Reality check: Assessing the UK’s Semiconductor Strategy

The UK’s long awaited national semiconductor strategy was released last week, outlining a twenty-year plan for the UK's semiconductor sector. The strategy commits up to £200 million of government investment over the next two years, with up to £1 billion over the subsequent decade until 2025. 

Our response analyses the three objectives identified in the UK’s semiconductor strategy: growing the domestic sector, mitigating the risk of supply chain disruption and protecting the national interest. 

Growing the domestic sector 

In many ways this the UK’s strategy reflects that called for in our paper published in January this year, Securing the UK’s Semiconductor Supply Chain in an Era of Geopolitical Uncertainty. We recommended that the UK play to its strengths as a leading chip designer, rather than committing huge resources to unfeasible attempts to ‘on-shore’ large scale semiconductor production. The semiconductor supply chain cannot be built from scratch, no matter how much capital input. Instead, the UK’s approach of focussing on advanced research and development, while supporting the UK’s world leading capabilities in compound semiconductors and design, is the correct one. 

The question that remains is the long term sustainability of the UK’s funding model for these initiatives. Earlier  this year, the South Korean government also launched a grand plan to create the world’s biggest semiconductor cluster in the Gyeonggi province. There is a big difference between the British and Korean initiatives. Though the Korean government’s plan is equally if not more ambitious, the funding will not come from the government. The drivers of this ambitious plan are Samsung and SK Hynix, two leading semiconductor conglomerates. To really bolster the UK’s domestic sector, government finance alone will not be sufficient. Yet raising private sector investment remains challenging when the UK’s once most important semiconductor firms – such as Cambridge headquartered ARM – have been taken over by foreign owners and even refuse to be listed on the London Stock Exchange

Mitigating the risk of supply chain disruption 

There are also encouraging signs that the UK government is taking up our suggestion of bolstering ‘friendshoring’ initiatives to mitigate the risk of supply chain disruption. The Hiroshima Agreement, which pledges UK-Japan joint research and collaboration in semiconductor technologies, is an encouraging step in the right direction. However, like the UK, Japan’s strategic advantage in the semiconductor supply chain is as a chip designer, and even here it is second to the US. Japan’s contribution to global semiconductor production is relatively minimal. In 2022, Japan only accounted for 9% of global semiconductor production. In contrast, Taiwan’s TSMC has a 58.5% share of the global chip market, with South Korea’s Samsung taking 15.8%. Building an effective friendshore will require the UK to reach out to a far broader set of international partners.  

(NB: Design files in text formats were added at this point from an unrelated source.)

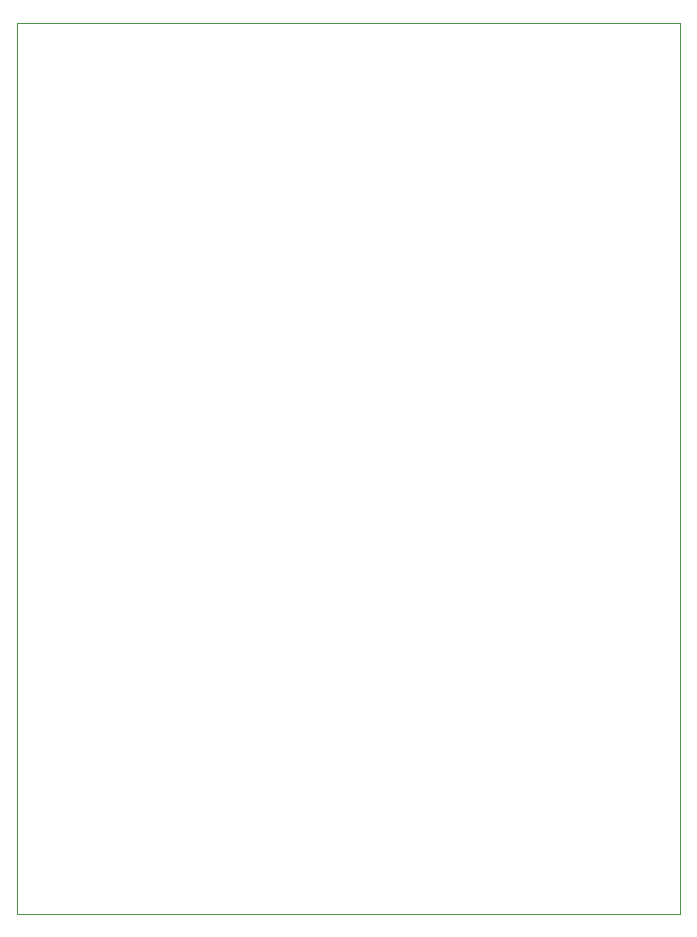
<source format=gbr>
%TF.GenerationSoftware,KiCad,Pcbnew,8.0.5*%
%TF.CreationDate,2025-03-30T22:56:12-04:00*%
%TF.ProjectId,TR3V4,54523356-342e-46b6-9963-61645f706362,rev?*%
%TF.SameCoordinates,Original*%
%TF.FileFunction,Profile,NP*%
%FSLAX46Y46*%
G04 Gerber Fmt 4.6, Leading zero omitted, Abs format (unit mm)*
G04 Created by KiCad (PCBNEW 8.0.5) date 2025-03-30 22:56:12*
%MOMM*%
%LPD*%
G01*
G04 APERTURE LIST*
%TA.AperFunction,Profile*%
%ADD10C,0.100000*%
%TD*%
G04 APERTURE END LIST*
D10*
X139246000Y-48514000D02*
X195398000Y-48514000D01*
X195398000Y-123981200D01*
X139246000Y-123981200D01*
X139246000Y-48514000D01*
M02*

</source>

Protecting the national interest

The third objective of safeguarding national interest is common to what all governments want from their semiconductor strategy. Yet what the ‘national’ interest means in the context of a highly complex, globalised semiconductor supply chain is difficult to define. Neither the UK nor any other country can escape from relying on global supply chains to secure its supply of semiconductors. In this chain Taiwan plays the most indispensable role – producing over 90% of the world’s most advanced chips (defined as those of less than 10 nanometres in length). No level of domestic investment can escape this critical role that Taiwan plays in our economic security. A semiconductor strategy within a broader foreign policy which safeguards the peace and security of Taiwan is firmly within the UK’s national interest.

Chun-yi Lee is Associate Professor in the School of Politics and International Relations at the University of Nottingham. She is also Director of the university's Taiwan Studies Program, and a board member of the European Association of Taiwan Studies.